Google groups outage

Joe Johnson joe at riversidecg.com
Thu Oct 14 14:42:21 UTC 2010


My favorite is my Droid telling me I'm not driving on a road while on one of the biggest expressways in Chicago. Then, sometimes it decides to route me through Kansas to get somewhere less than a mile from my house. 



Joe Johnson
Chief Information Officer
Riverside Consulting Group, Ltd.
Innovative Technology Solutions
365 Addison Road
Riverside, Illinois 60546
Phone: 708.442.6033 x3456
Fax: 708.442.9722
joe at riversidecg.com
www.riversidecg.com


-----Original Message-----
From: JC Dill [mailto:jcdill.lists at gmail.com] 
Sent: Thursday, October 14, 2010 9:28 AM
Cc: nanog at nanog.org
Subject: Re: Google groups outage

Hank Nussbacher wrote:
>
> Google Groups is the most poor managed project in Google.  No one 
> really cares much about it inside Google (my view as an external 
> user).  Go try to find some of the older Usenet postings they imported
> years ago after they bought out Dejanews. You won't find much.   I've 
> reported bugs (search function, language search, etc.) over the past 3 
> years to them via their Groups forums and other means and basically 
> they all end up in dev/null.

This is true for many of Google's projects.  I believe it's an artifact of their "20%" policy.  People are given work assignments on projects that Google wants improvements on, and then in 20% of their time they can work on projects of their own choosing.  I believe that many (most?) of Google's abandoned projects were 20% projects, and their supporters did the first 90%[1] then got bored (lazy) and moved on to something
new(er) and more exciting.  I'm pretty sure Orkut and Google Groups were both 20% projects that have since been essentially abandoned.

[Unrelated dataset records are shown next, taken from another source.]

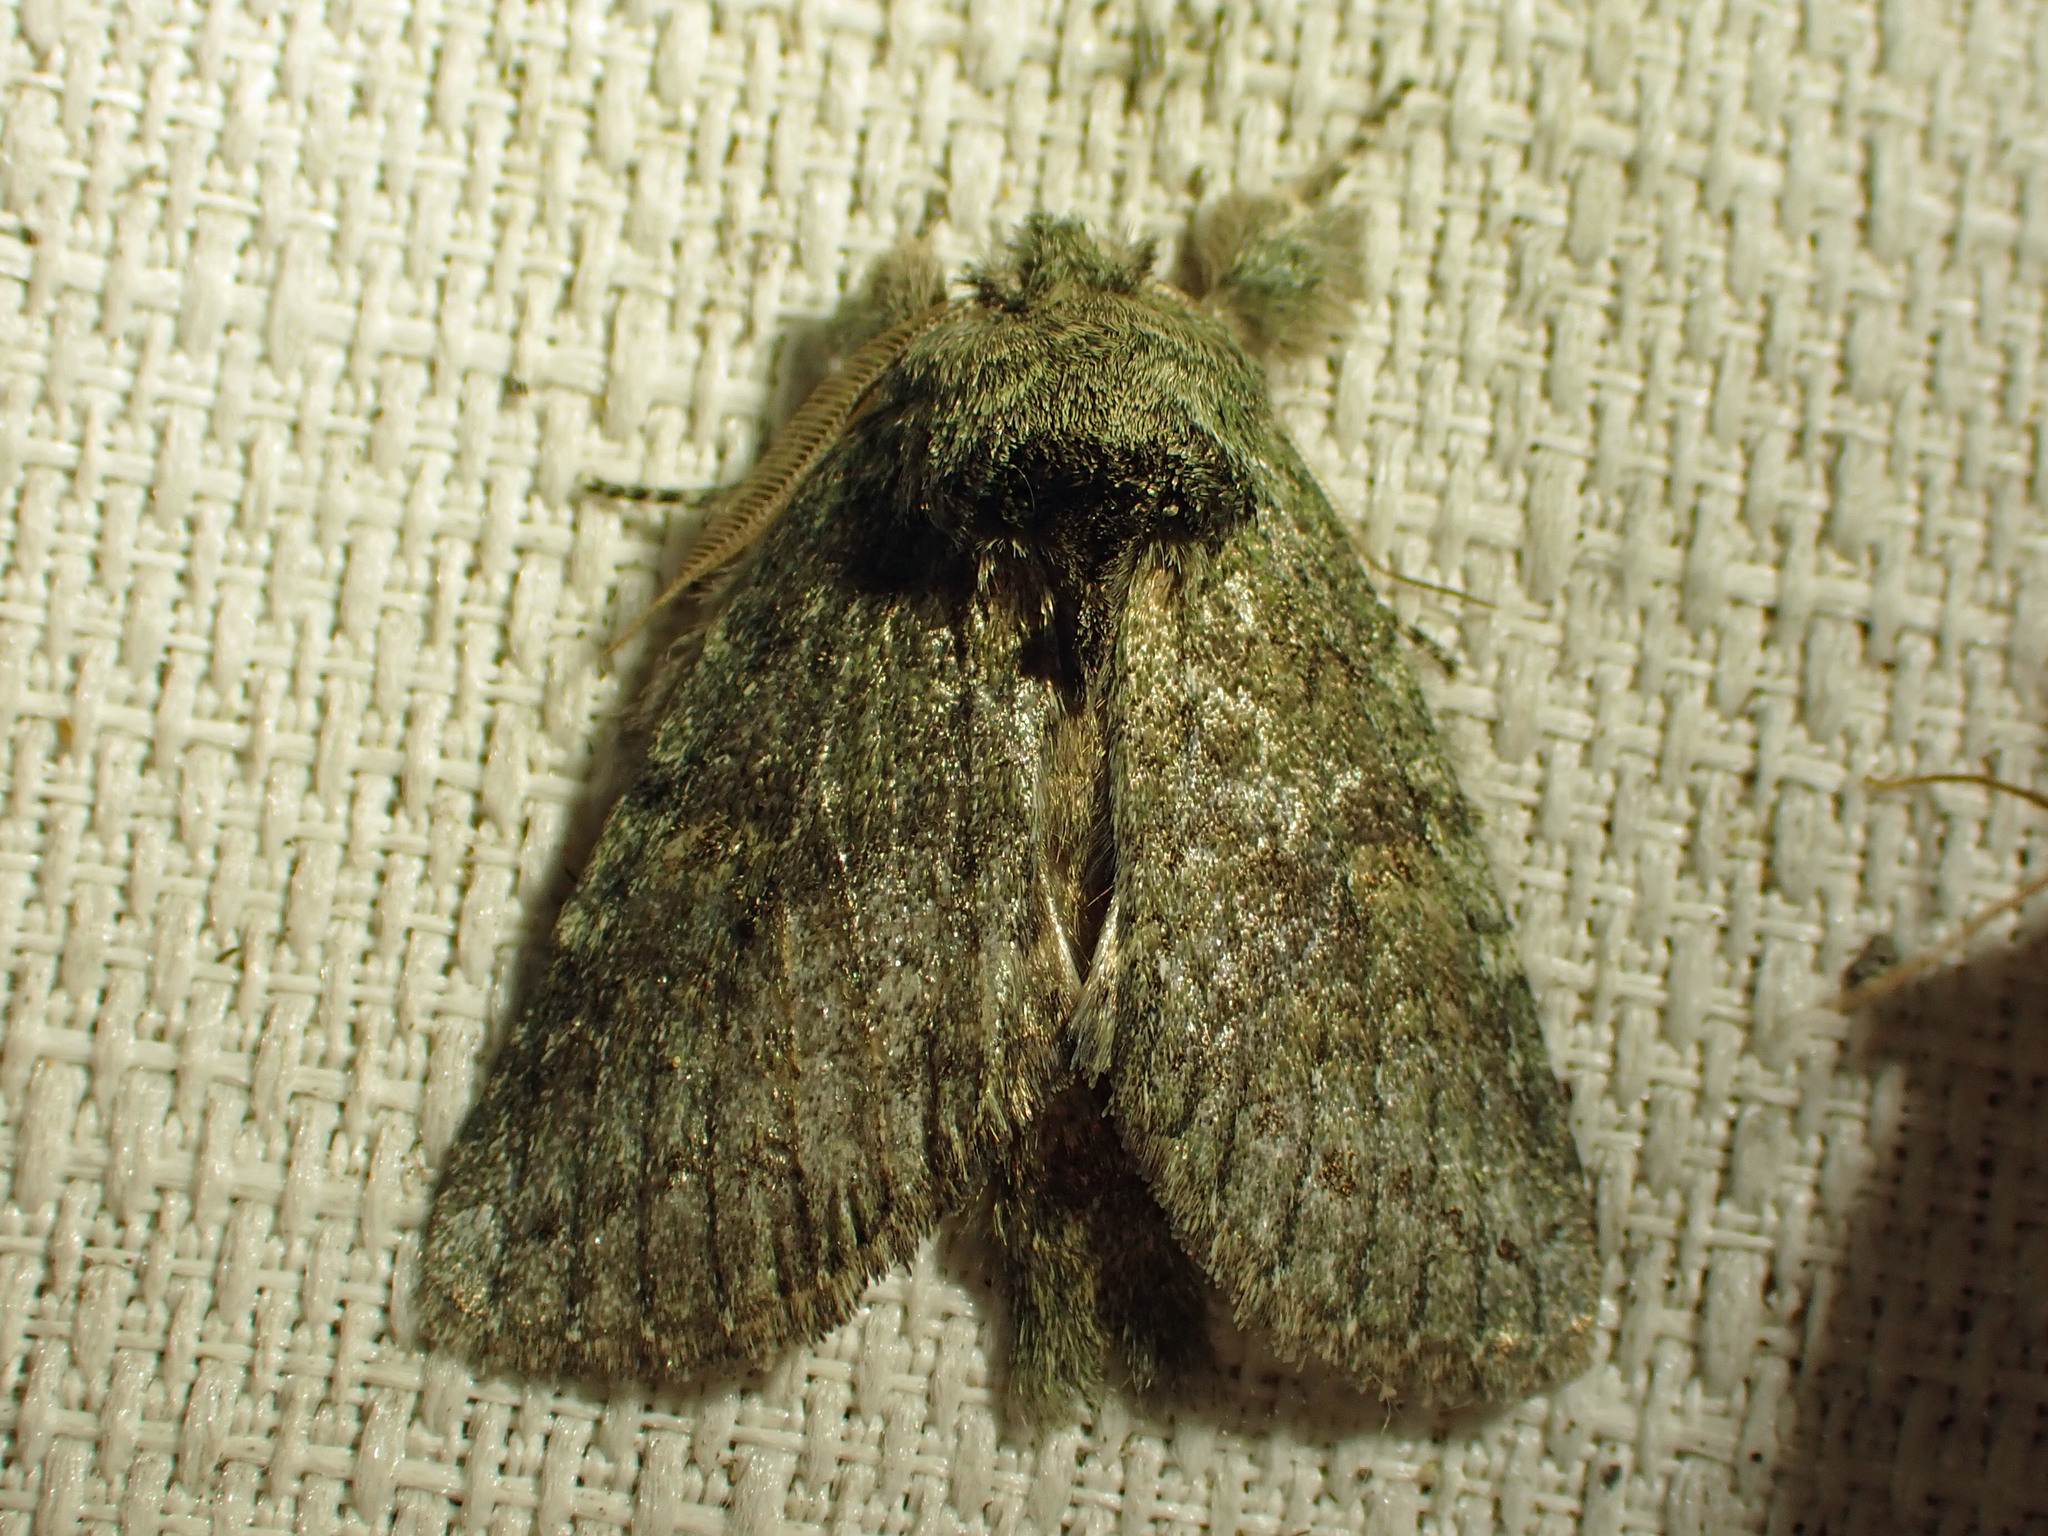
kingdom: Animalia
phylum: Arthropoda
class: Insecta
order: Lepidoptera
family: Notodontidae
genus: Disphragis
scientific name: Disphragis Cecrita guttivitta
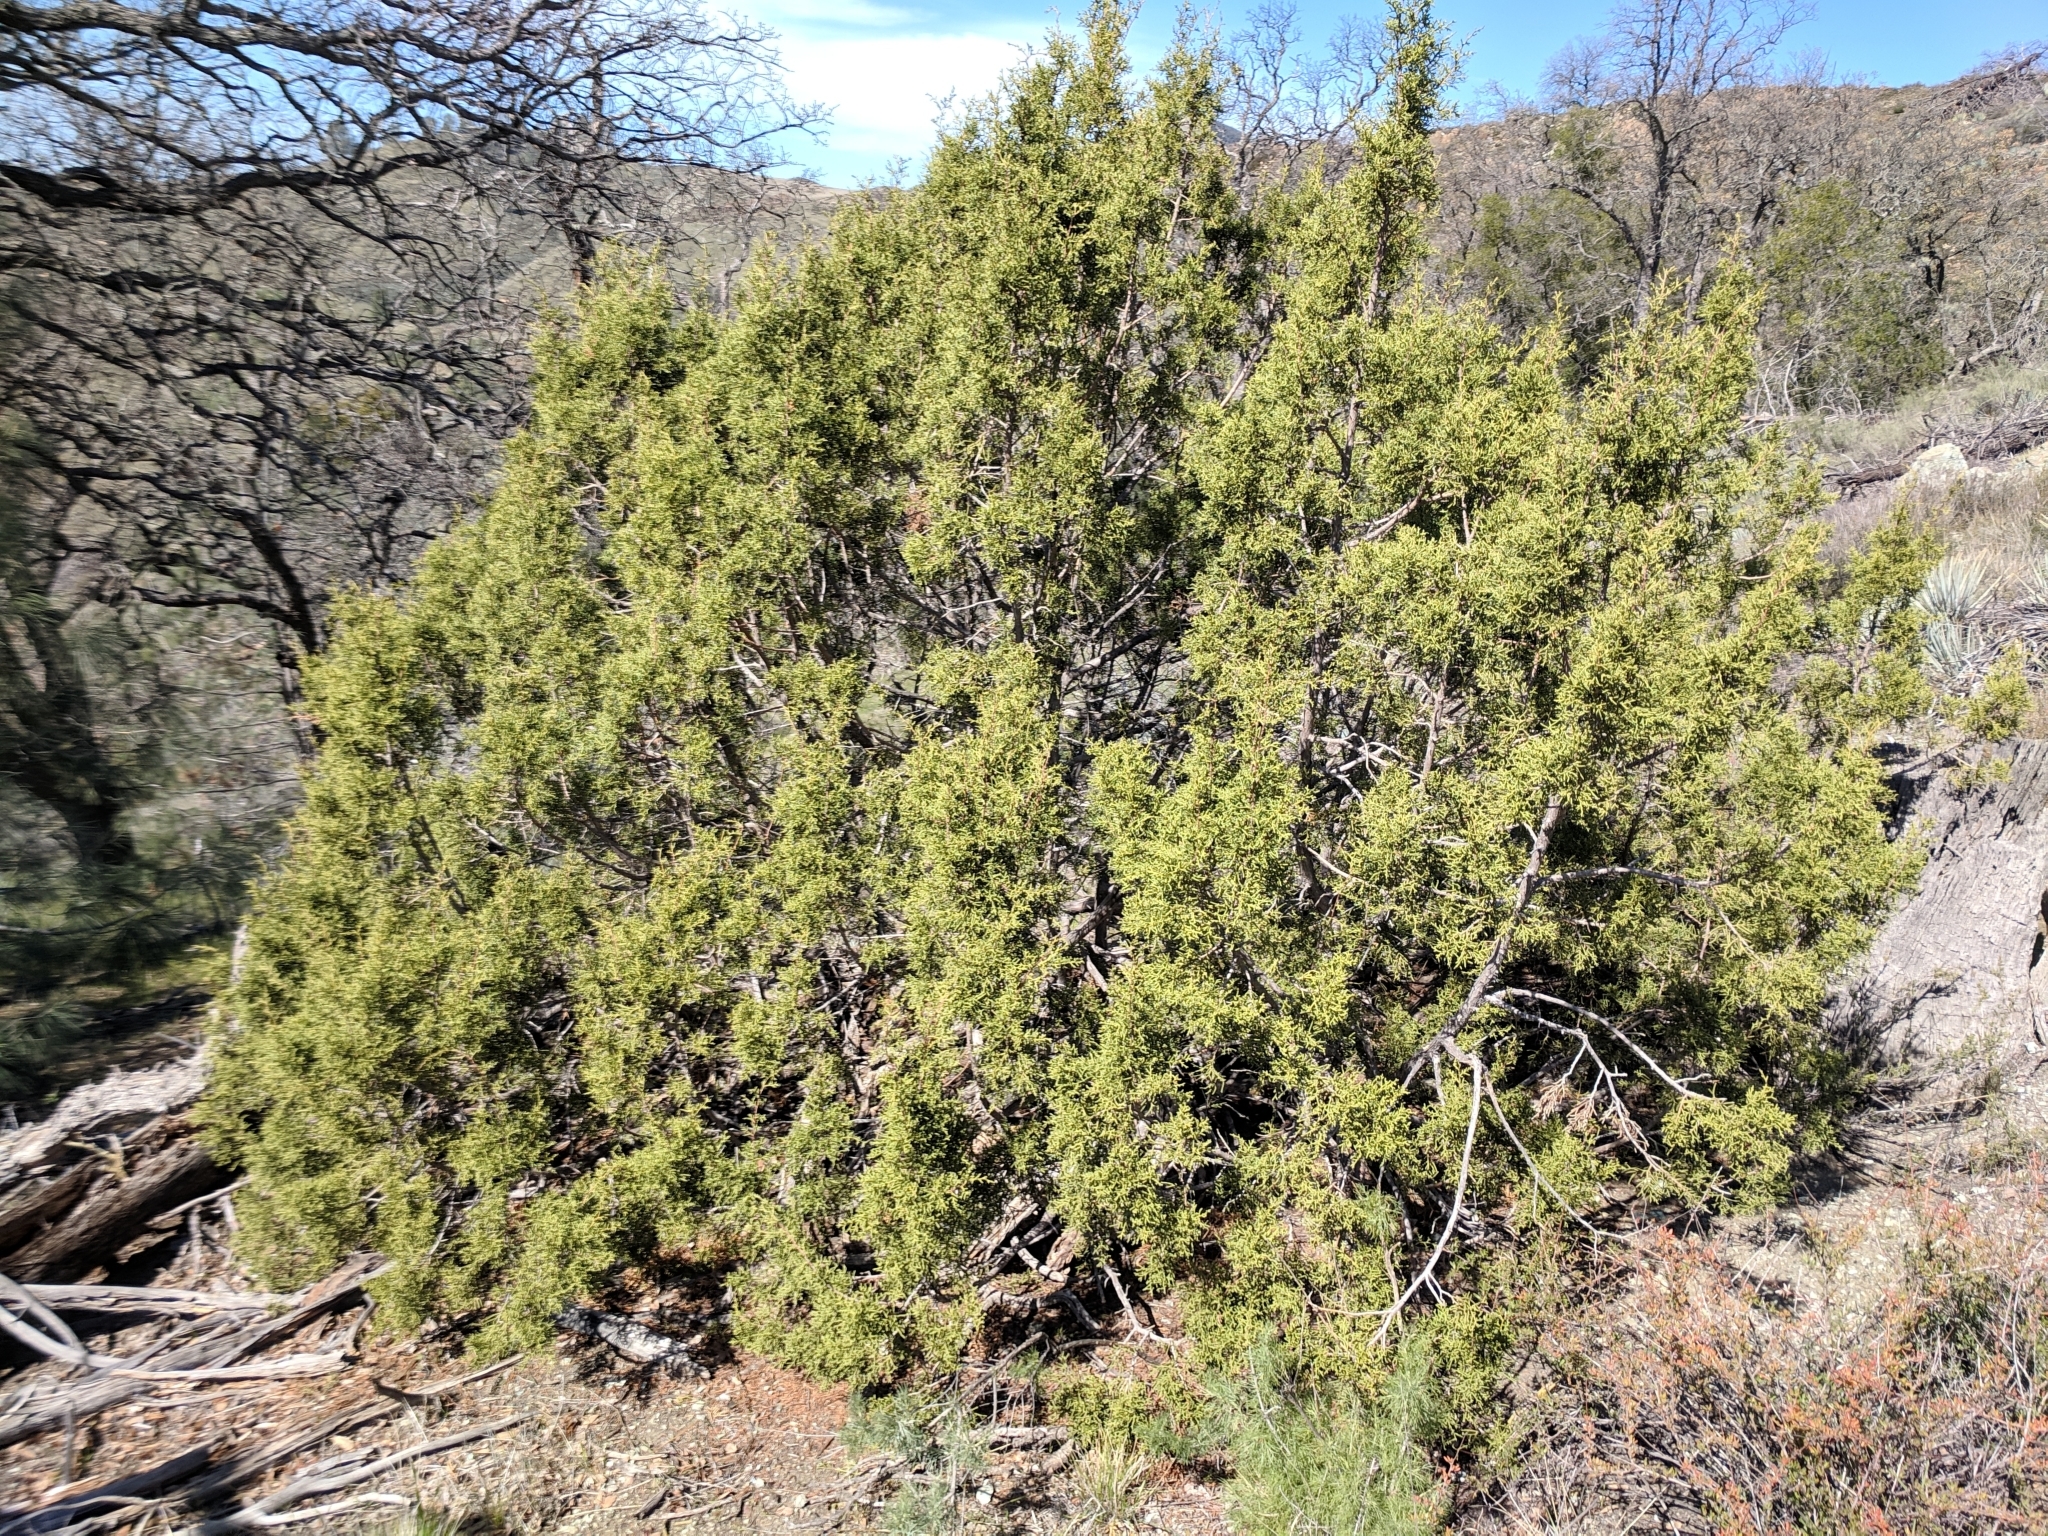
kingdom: Plantae
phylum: Tracheophyta
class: Pinopsida
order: Pinales
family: Cupressaceae
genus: Juniperus
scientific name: Juniperus californica
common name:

And don't get me started on Android.  The mapping and navigation software on Android sucks so many different ways that I'm surprised that Google allowed it out into the real world, nevermind providing it on shipping products.  It's been this broken for over a year, so obviously there isn't anyone inside Google who cares to fix the obvious problems.  
Whoever it was that developed these aps to this 90% state, has moved on to some new(er) and more exciting 20% project.